6 small Granny Smith apples (You can use any variety apple that you like but a firm, small apple is the best.)
Line a baking sheet with parchment and spray with nonstick spray. Insert wooden popsicle sticks in the top of each apple and push about halfway through to secure it thoroughly.
In a medium heavy-duty pot, combine sugar, water, corn syrup and food coloring and bring to a boil. Boil until mixture reaches 300 to 310° on the candy thermometer. About 15 minutes. Immediately remove from the heat. Working quickly, coat each apple in the candy mixture and transferred to the prepared baking sheet. Allow to cool before serving. These to be wrapped in plastic wrap and stored in the refrigerator until ready to serve.
This is one of my all-time favorite sandwiches and while I read that occasionally people put a processed cheese, such as cheese whiz or white American slices of cheese. We have always preferred provolone cheese. The onions, peppers, and mushrooms are all optional and you can add what you like.
1 pound flank or ribeye steak, Cut or shredded into very thin slices. Occasionally I have been able to find this already cut at the grocery store but if you have to slice it yourself, it’s much easier to put the steak in the freezer for about 10 to 15 minutes and then try to slice.
1/2 teaspoon salt
1/2 teaspoon pepper
1/2 teaspoon paprika
1/2 teaspoon garlic powder
1 teaspoon Italian seasoning
2 tablespoons oil
1 onion, sliced into rings
1 green bell pepper, cut into small slices
1 cup sliced mushrooms
8 slices of provolone cheese
4 hoagie rolls, split lengthwise
In a small bowl mix together spices and then gently sprinkle over steak. Heat one tablespoon oil in a skillet over medium high heat and sauté beef to desired doneness. Remove and keep warm.
Meanwhile heat remaining oil in a separate skillet and sauté onions, green peppers, and mushrooms until tender. Add steak to the vegetables and keep warm.
Preheat oven to broil. Butter hoagie buns and then lay a slice of cheese over each side.

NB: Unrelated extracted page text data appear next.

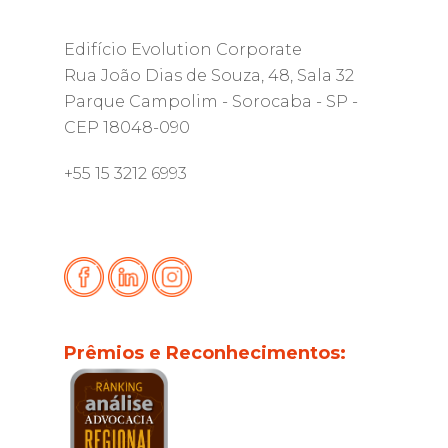
Edifício Evolution Corporate
Rua João Dias de Souza, 48, Sala 32
Parque Campolim - Sorocaba - SP -
CEP 18048-090
+55 15 3212 6993
Prêmios e Reconhecimentos:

Divide steak onto four buns in line with another slice of cheese. Put on a baking sheet and broil for a few minutes.
When top is brown, remove from oven, press sandwich together, and cut in half. Serve warm.

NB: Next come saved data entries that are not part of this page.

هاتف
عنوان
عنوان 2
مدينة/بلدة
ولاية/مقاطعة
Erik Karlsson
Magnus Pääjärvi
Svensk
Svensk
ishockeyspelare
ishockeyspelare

My parents gave my kids a funnel cake kit one time as a Christmas present and I still don’t think they’ve gotten over the fact that I threw out the “special funnel” years ago. At the fair, you can see the funnel cakes topped with all different sorts of toppings. I still prefer the original with powdered sugar. It’s almost like a state fair beignet.
1 tablespoon sugar
1 teaspoon baking soda
1 teaspoon salt
2 cups all-purpose flour
1 egg, beaten
2 cups milk
4 tablespoons butter
Combined milk and egg in a large bowl. In a separate bowl, combine dry ingredients: flour, salt, baking soda, and sugar. Gradually add dry to the wet ingredients until a smooth batter forms. Mix in the melted butter. When ready to cook, pour batter into a funnel or a squeeze bottle. Be sure to hold in with your finger so the battery does not come out.

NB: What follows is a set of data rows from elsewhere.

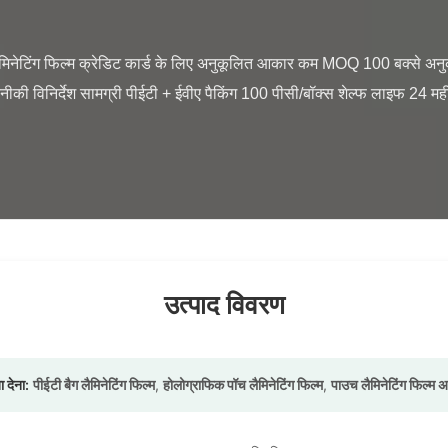
नीकी विनिर्देश सामग्री पीईटी + ईवीए पैकिंग 100 पीसी/बॉक्स शेल्फ लाइफ 24 म
उत्पाद विवरण
ा देना:
पीईटी बैग लैमिनेटिंग फिल्म
,
होलोग्राफिक पॉच लैमिनेटिंग फिल्म
,
पाउच लैमिनेटिंग फिल्म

Heat oil in a small deep fryer or skillet with oil about an inch deep. When oil is hot, carefully remove your finger from the funnel and allow a stream of batter to form a circle moving it around constantly to create squiggly spiral shapes. Fry for about two to three minutes until golden brown carefully turning once if necessary. Remove from oil with a large slotted spoon or spider and sprinkle with powdered sugar.
Fresh Squeezed Lemonade
12 lemons, the larger the better
1 cup of sugar
Squeeze the juice of eight of the 12 lemons. Strain the juice for seeds, but make sure the pulp goes into the lemonade. Add sugar to lemon juice and stir until dissolved. Add 1 1/2 quarts of the cold water and check for sweetness.
Remember that it should be on the strong side, as ice will be added. Adjust according to your taste. Slice remaining lemons 1/2 to 1/4 inch thick so they will hold up to the stirring and pouring. Add the sliced lemons and ice to the lemonade, taste and adjust, if necessary, with more sugar or lemons.